__Texte source__.
============

Il y a des journées bizarres. Hier mercredi, troisième jour de la résidence de création « Bricodrama » à l’Atelier TA, l’effervescence a eu du mal à se mettre en route. Peut-être était-ce dû à la réunion qui s’était terminée tard la veille au soir. Une réunion de préparation de la soirée de lancement du Multiprise numéro 32, où seront présentées plusieurs premiers boulot de notre résidence en cours. Dans tout les cas cette réunion fut bien arrosée… En comptant l’apéro du soir du premier jour, on peut se demander si nous tiendrons trois semaines à ce rythme là, mais c’est ça aussi ce genre d’exercices, des points de rencontres un peu foutraques hors du boulot de production, où les idées fusent venues d’on ne sait où. Ça fait parti du jeu !

Sinon pour revenir à hier, mercredi 6 septembre 2017, troisième jour donc de résidence, la matinée est languissante… D’autant que Chad n’est pas là. D’où cet exercice d’improvisation textuelle à laquelle je suis en train de m’essayer, tel un gamin de 6e auquel on aurait demandé d’écrire une rédaction sur ses vacances d’été.
J’aime bien Chad. Discuter avec lui, entre deux clous et vis – ou non -, au sujet de la création contemporaine et de ses ressorts est toujours tellement rafraichissant.
Et puis nous nous nous sommes déjà habitué·e·s à sa cuisine les deux derniers jours. En parlant de cuisine, l’activité commence à monter après un repas à base de pâtes comme il se doit !

============

__Consignes__.
1. Recopiez sans rien modifier le passage du texte sur la résidence Bricodrama qui commence par « Et puis nous » et se poursuit jusqu'à « il se doit ! ».
2. Poursuivez le texte sur la résidence Bricodrama au-delà de sa dernière phrase.
Les enregistrements constituent un matériau indépendant du texte sur la résidence Bricodrama.

__Données fournies__.
============

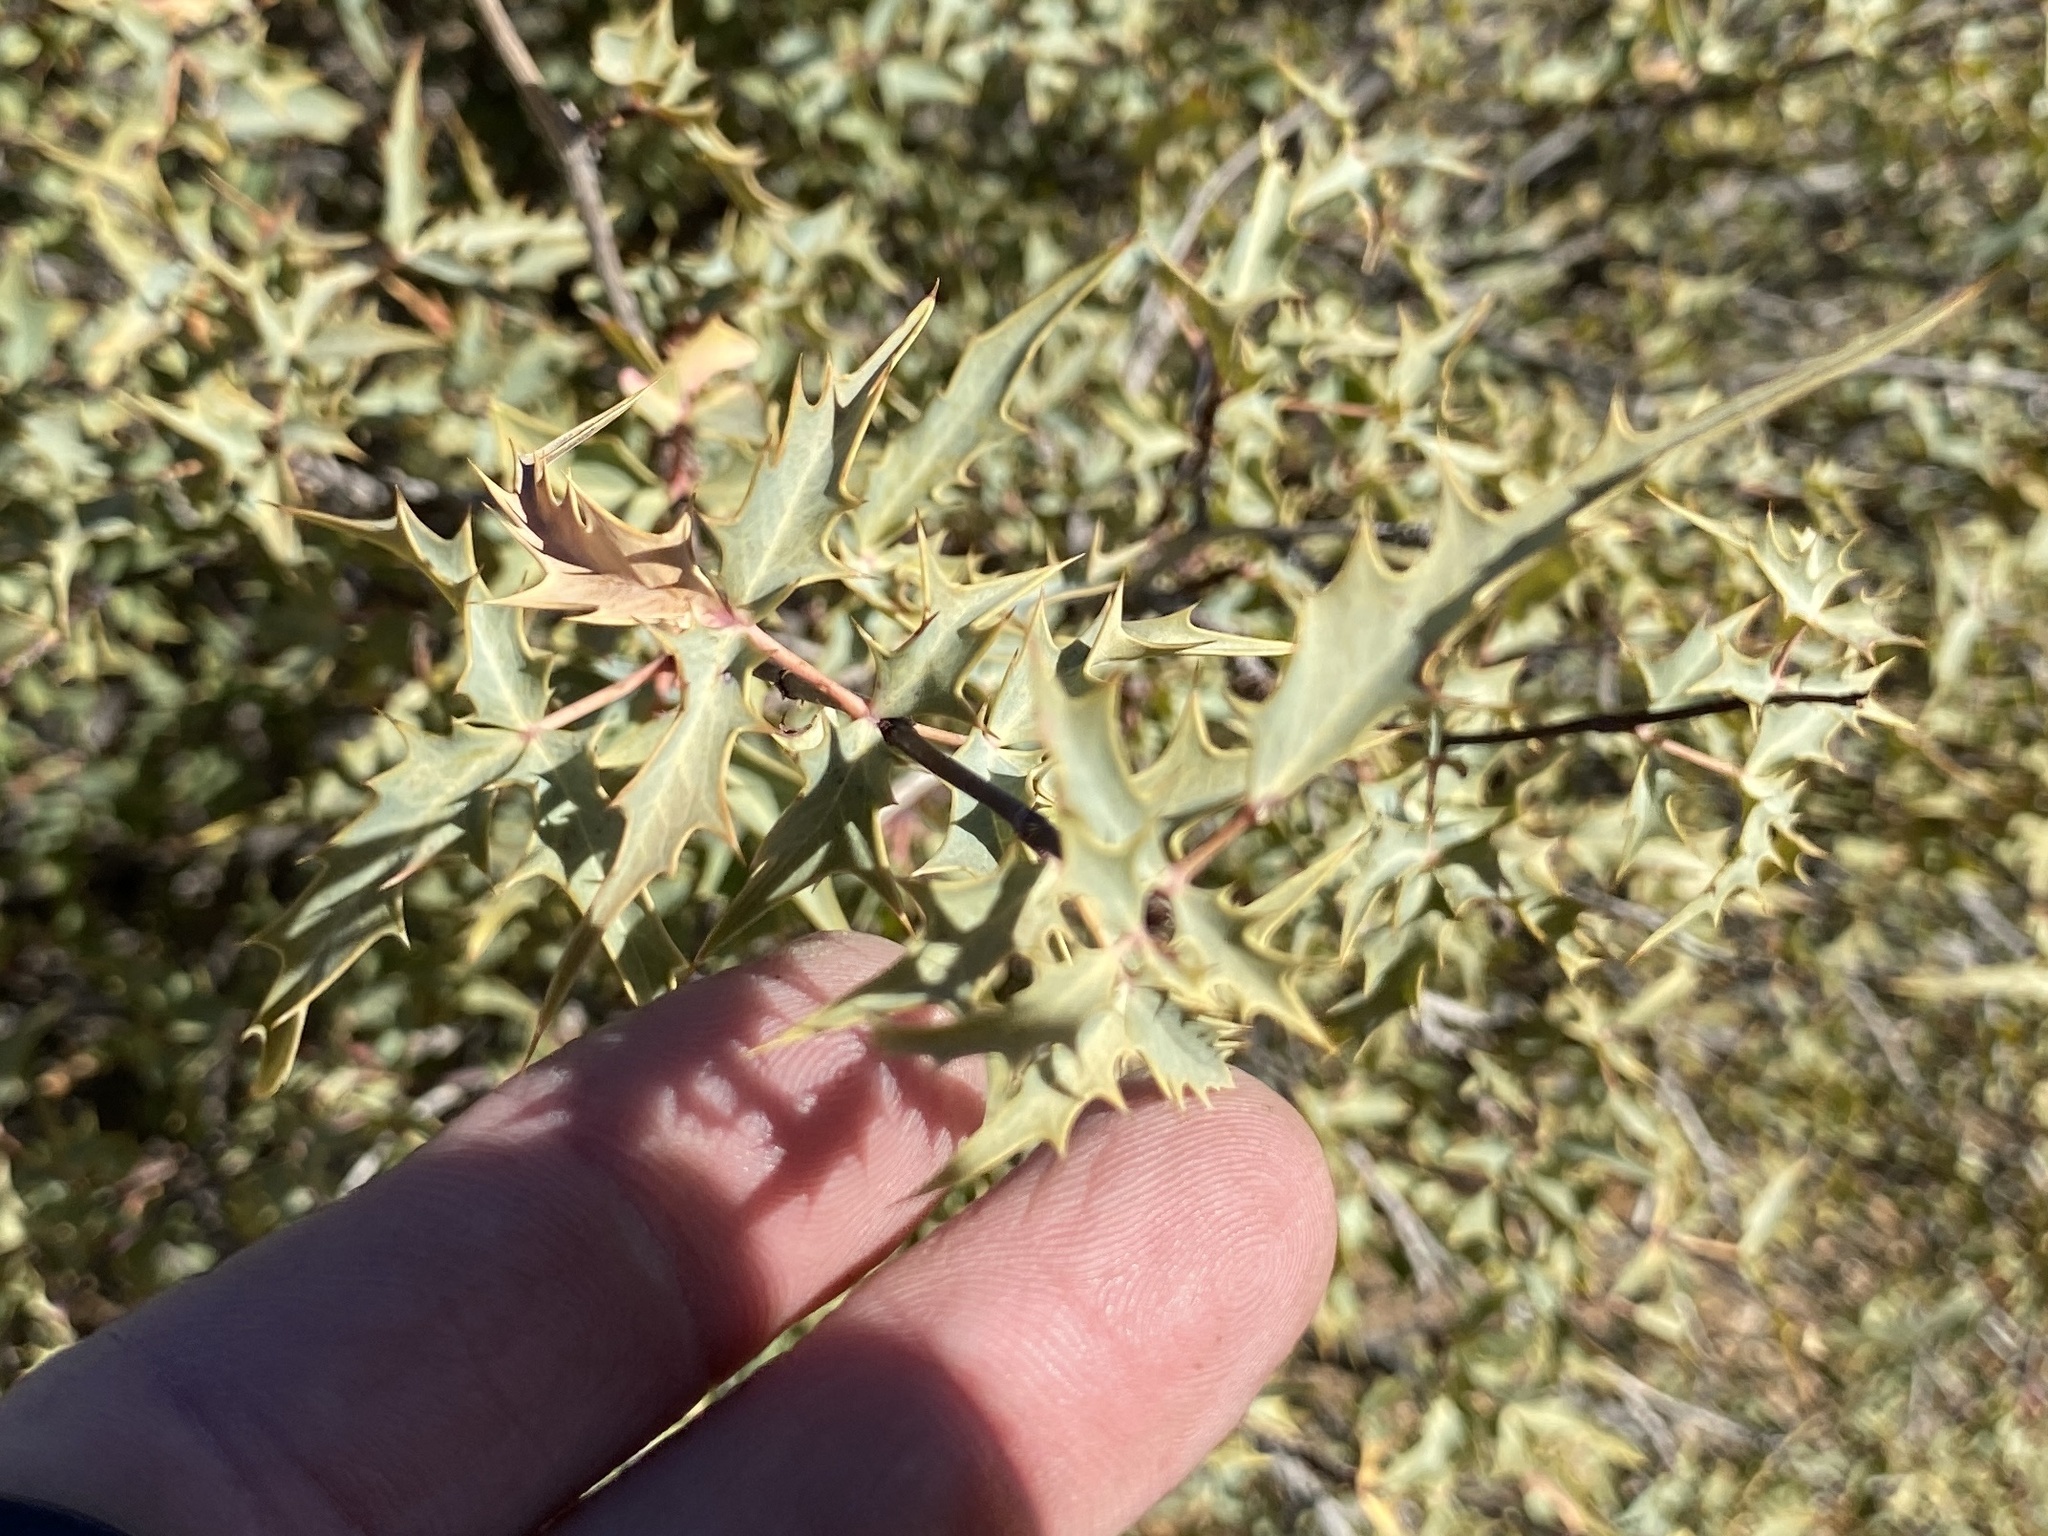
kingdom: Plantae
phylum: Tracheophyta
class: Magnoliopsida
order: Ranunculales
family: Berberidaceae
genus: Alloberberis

============

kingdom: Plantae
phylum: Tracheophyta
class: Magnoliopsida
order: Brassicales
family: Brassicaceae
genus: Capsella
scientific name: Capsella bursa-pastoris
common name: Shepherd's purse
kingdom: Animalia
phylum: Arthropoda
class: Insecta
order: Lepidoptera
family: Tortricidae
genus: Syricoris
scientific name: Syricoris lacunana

============

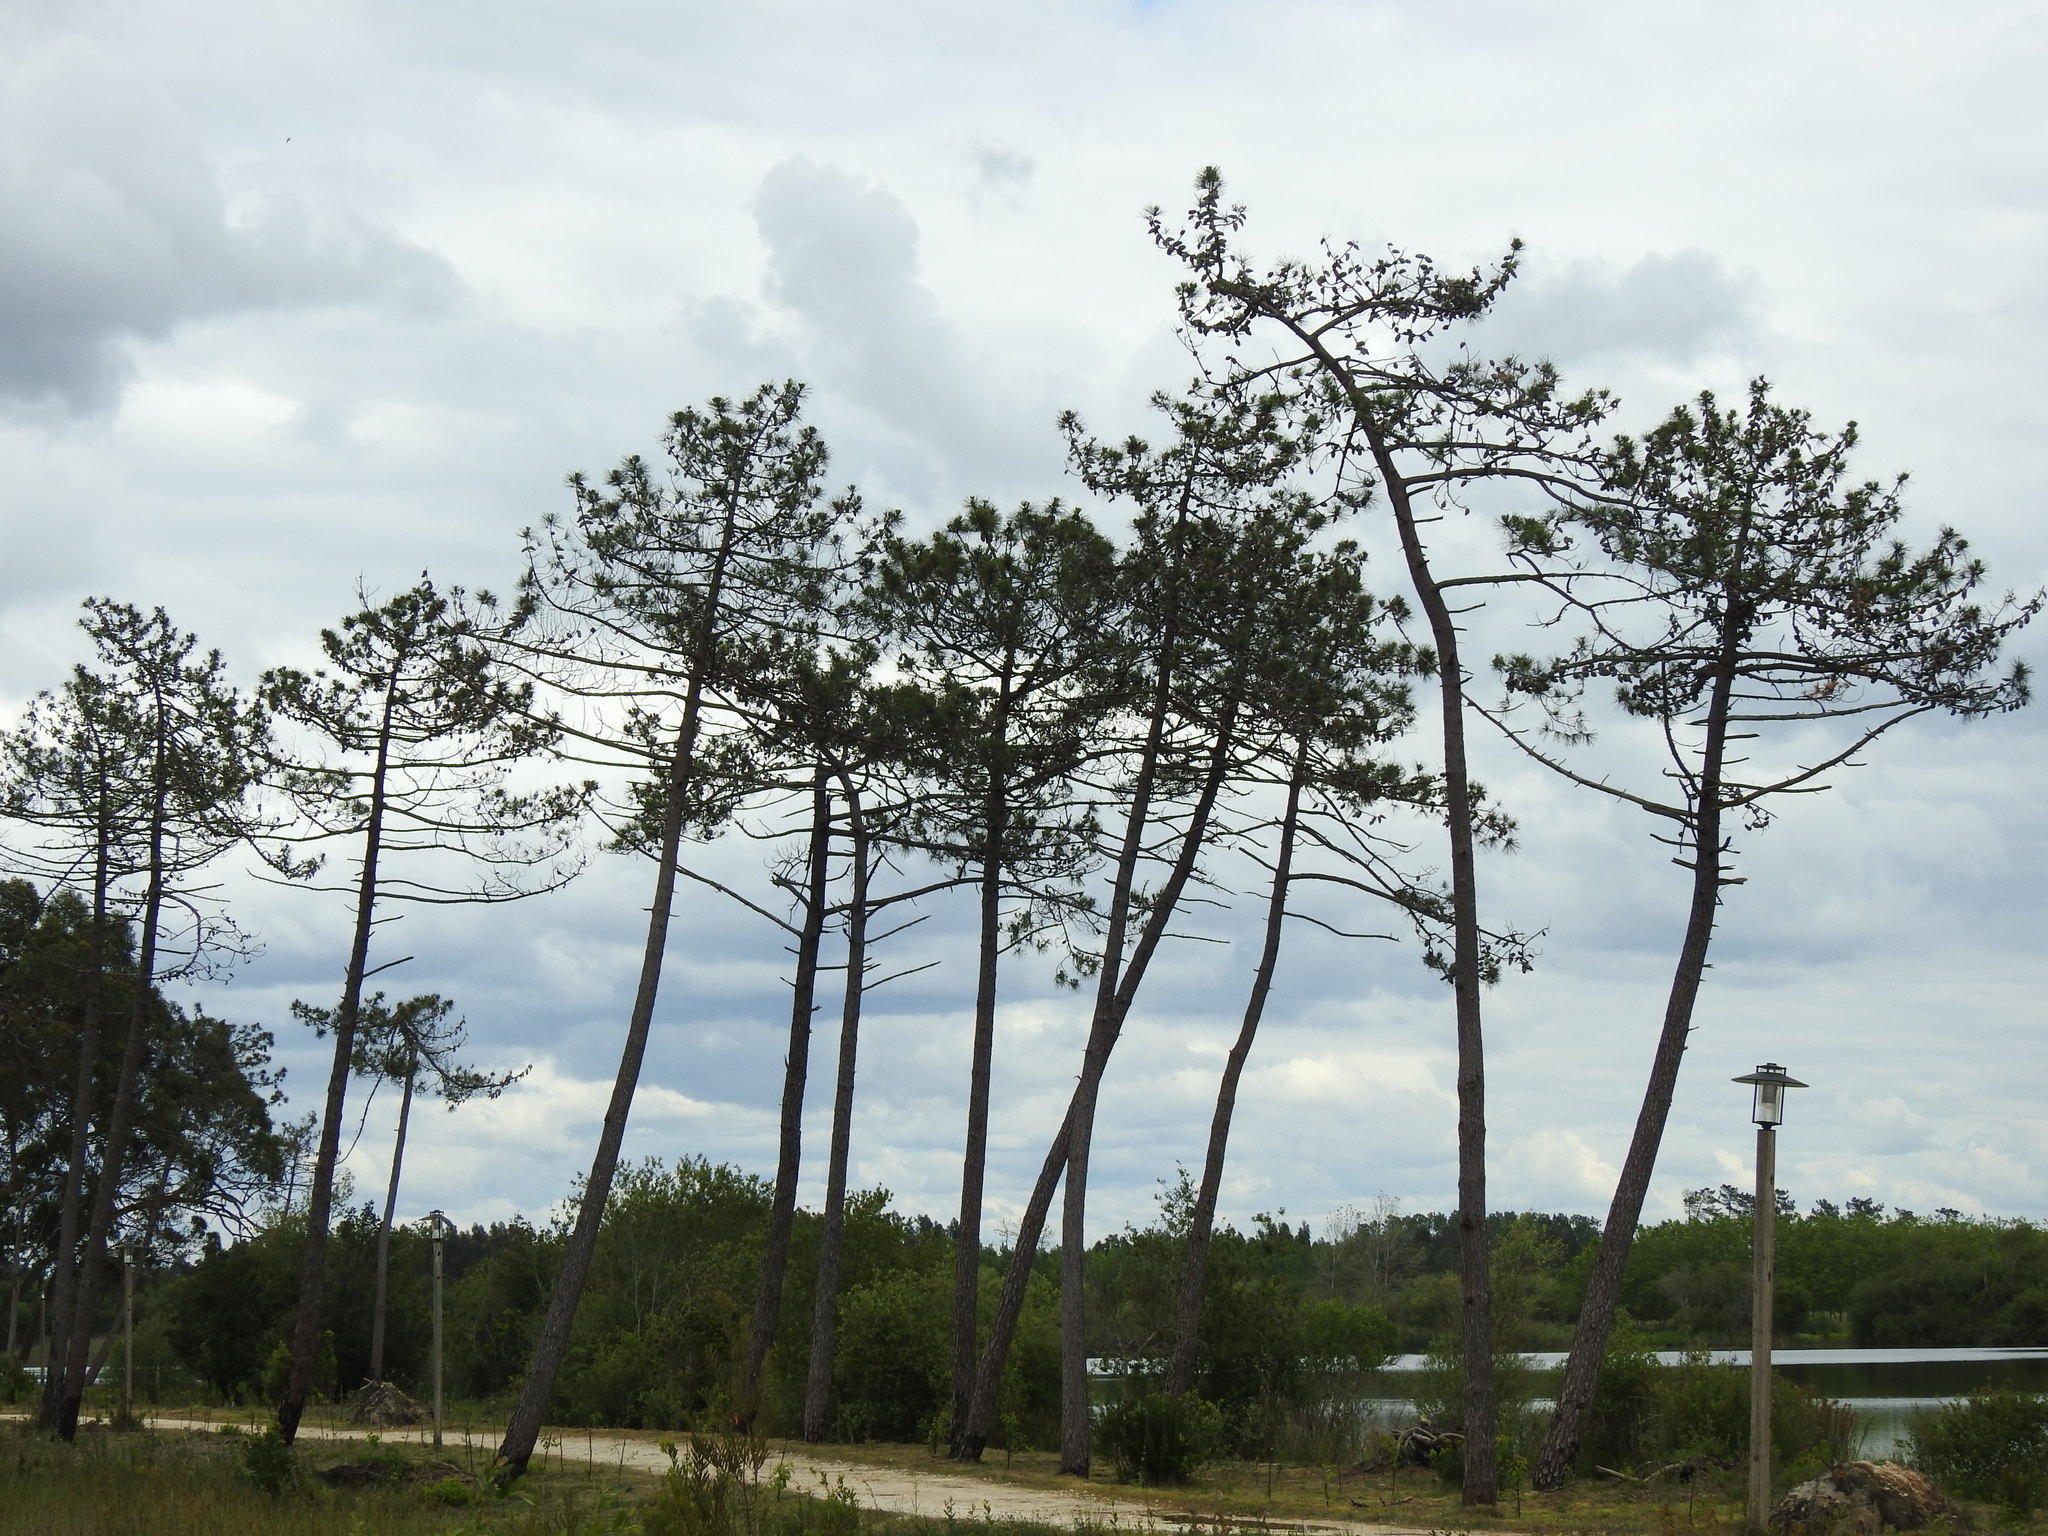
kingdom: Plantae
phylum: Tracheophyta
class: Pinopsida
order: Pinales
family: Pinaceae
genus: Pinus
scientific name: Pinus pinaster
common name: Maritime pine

============

__Résultats par tâche__.
1.
Et puis nous nous nous sommes déjà habitué·e·s à sa cuisine les deux derniers jours. En parlant de cuisine, l’activité commence à monter après un repas à base de pâtes comme il se doit !

2.
En début de ce mercredi après-midi, Romain Quartier se met à faire des chaises pour enfants. Le matin il a planté un vieux mannequin en plastique au milieu de l’atelier, personnes ne sait si tout cela aura sa place dans « Bricodrama », affaire à suivre.

David Gonçalves qui avait déjà réfléchi et même fabriqué des objets tout aussi poétiques qu’inutiles, commence à travailler tranquillement (j’adore David et son flegme) sur son installation dont l’élément principal paraît être un magnifique, énorme et aussi très lourd cheval de bois de manège, Alex et Cyril d’IPN passent sur le plateau pour boire un café. De nouvelles idées font surface… L’effervescence de l’atelier n’est pas seulement due aux personnes qui y travaillent, mais aussi aux personnes qui y passent, laissant – ou non – leurs grains d’esprits.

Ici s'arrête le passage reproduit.